On Sat, Dec 08, 2007 at 02:06:03PM -0500, Brian Hurt wrote:
> I have personally come to the opinion that the main use of having more 
> than one type of integer is to allow the programmer to pick the wrong one. 

Cute, but wrong.  It's like saying - having more than one size of
screw/screwdriver/hammer/engine/boat is wrong.

> Using only a single word, or a partial-word, to represent an integer is an 
> *optimization*, not a data type consideration.  Having the programmer pick 
> what word size to hold the integer in is a fraught with potiential bugs 
> and portability problems as having the programmer pick what register to 
> hold the integer in.

Sure.  It's the same problem as building a car with a small engine.
It might be 'efficient', or 'inadequate', depending on a variety of
conditions.

> This isn't just about the Y2038 bug- although that's an example.  It's 
> about the whole C99 long long fiasco.  It's about the 32-bit limit that 
> Java's starting to hit hard- Java used int's to index arrays, so you can't 
> have an array with more than 2^31 elements.  Etc.

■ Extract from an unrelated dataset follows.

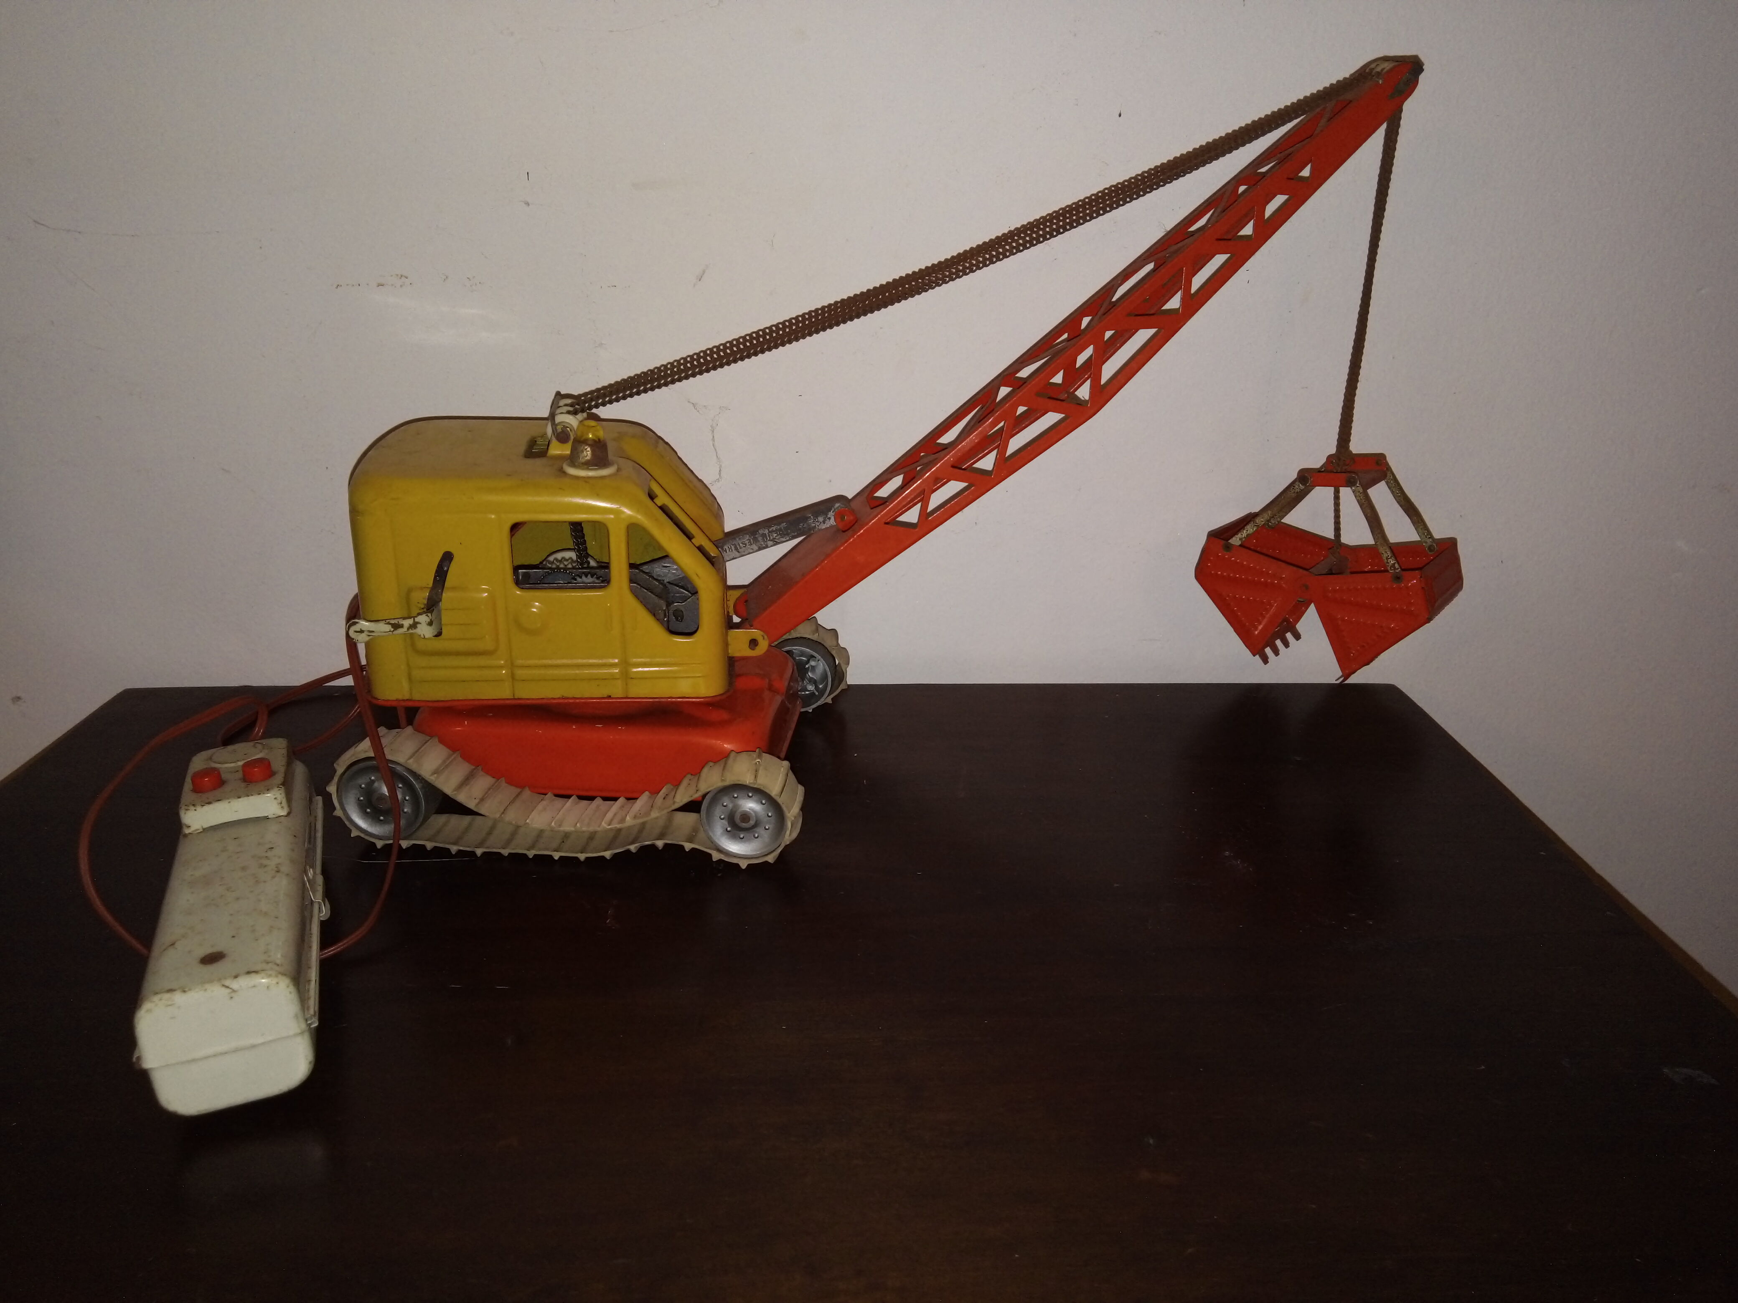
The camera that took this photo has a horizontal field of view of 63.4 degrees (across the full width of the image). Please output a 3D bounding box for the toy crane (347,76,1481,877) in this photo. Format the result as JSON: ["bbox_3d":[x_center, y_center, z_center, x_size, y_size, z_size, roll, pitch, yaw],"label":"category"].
[{"bbox_3d":[0.020,-0.077,0.520,0.427,0.273,0.148,0,19,-3],"label":"toy crane"}]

If you have an array with more than 2^31 elements, your Java program will
run like a snail - your design is most likely wrong, or you picked the
wrong language to solve your problem.  Hrm... somebody once said that
the reason there are many of X is so you can pick th wrong one.

I wonder if it still applies 8^)

florin

-- 
Bruce Schneier expects the Spanish Inquisition.